----- Data to process
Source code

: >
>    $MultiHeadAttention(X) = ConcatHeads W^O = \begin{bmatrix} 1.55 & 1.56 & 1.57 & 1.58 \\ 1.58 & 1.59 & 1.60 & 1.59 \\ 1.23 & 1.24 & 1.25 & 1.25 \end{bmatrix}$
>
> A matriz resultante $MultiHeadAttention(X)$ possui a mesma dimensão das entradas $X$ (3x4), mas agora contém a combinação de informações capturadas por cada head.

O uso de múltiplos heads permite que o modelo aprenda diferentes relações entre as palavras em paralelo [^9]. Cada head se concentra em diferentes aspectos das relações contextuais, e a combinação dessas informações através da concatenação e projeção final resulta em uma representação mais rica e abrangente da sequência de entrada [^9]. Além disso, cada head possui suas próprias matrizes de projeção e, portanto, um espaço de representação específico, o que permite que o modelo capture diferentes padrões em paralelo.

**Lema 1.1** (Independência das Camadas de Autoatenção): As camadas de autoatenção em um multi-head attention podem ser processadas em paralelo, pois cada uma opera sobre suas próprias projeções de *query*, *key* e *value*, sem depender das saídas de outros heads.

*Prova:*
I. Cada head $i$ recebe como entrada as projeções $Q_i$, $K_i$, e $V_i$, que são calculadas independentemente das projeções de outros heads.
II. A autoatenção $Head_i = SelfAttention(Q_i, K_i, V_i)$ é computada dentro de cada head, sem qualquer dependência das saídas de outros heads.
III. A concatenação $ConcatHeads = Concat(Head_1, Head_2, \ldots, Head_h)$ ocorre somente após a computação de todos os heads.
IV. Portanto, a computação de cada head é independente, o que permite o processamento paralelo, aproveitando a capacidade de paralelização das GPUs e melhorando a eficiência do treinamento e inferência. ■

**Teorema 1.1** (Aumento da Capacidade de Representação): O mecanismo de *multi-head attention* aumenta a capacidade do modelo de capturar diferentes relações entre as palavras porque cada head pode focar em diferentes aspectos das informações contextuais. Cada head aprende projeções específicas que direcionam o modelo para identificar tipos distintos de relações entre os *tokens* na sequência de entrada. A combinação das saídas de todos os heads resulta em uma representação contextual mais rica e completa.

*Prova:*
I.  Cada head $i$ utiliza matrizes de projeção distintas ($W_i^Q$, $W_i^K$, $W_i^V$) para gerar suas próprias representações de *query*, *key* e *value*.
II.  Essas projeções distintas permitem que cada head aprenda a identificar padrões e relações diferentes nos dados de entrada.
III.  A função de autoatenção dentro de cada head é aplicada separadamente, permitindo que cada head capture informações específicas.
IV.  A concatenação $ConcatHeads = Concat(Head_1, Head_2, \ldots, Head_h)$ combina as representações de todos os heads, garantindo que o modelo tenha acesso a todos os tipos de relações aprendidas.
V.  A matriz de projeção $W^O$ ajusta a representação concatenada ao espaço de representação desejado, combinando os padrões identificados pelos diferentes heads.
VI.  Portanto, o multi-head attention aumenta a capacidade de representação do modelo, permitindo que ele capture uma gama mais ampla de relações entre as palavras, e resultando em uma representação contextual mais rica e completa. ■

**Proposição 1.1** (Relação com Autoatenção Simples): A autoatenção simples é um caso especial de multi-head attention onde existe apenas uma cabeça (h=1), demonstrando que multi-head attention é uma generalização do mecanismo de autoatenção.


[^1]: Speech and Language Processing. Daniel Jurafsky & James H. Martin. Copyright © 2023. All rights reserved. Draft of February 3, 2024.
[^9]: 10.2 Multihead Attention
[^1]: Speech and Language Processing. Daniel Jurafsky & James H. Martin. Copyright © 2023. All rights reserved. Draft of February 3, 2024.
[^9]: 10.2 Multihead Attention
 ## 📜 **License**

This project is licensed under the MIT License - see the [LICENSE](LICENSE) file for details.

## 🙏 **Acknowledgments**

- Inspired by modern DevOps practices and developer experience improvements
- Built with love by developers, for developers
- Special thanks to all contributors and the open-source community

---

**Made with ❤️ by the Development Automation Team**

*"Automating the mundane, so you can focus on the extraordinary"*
----------
Reproduce the lines from the records verbatim, beginning with the line that contains "depender das saídas de outros heads." and running through the line that contains "IV. Portanto, a", with both of those lines included.

Task response —
**Lema 1.1** (Independência das Camadas de Autoatenção): As camadas de autoatenção em um multi-head attention podem ser processadas em paralelo, pois cada uma opera sobre suas próprias projeções de *query*, *key* e *value*, sem depender das saídas de outros heads.

*Prova:*
I. Cada head $i$ recebe como entrada as projeções $Q_i$, $K_i$, e $V_i$, que são calculadas independentemente das projeções de outros heads.
II. A autoatenção $Head_i = SelfAttention(Q_i, K_i, V_i)$ é computada dentro de cada head, sem qualquer dependência das saídas de outros heads.
III. A concatenação $ConcatHeads = Concat(Head_1, Head_2, \ldots, Head_h)$ ocorre somente após a computação de todos os heads.
IV. Portanto, a computação de cada head é independente, o que permite o processamento paralelo, aproveitando a capacidade de paralelização das GPUs e melhorando a eficiência do treinamento e inferência. ■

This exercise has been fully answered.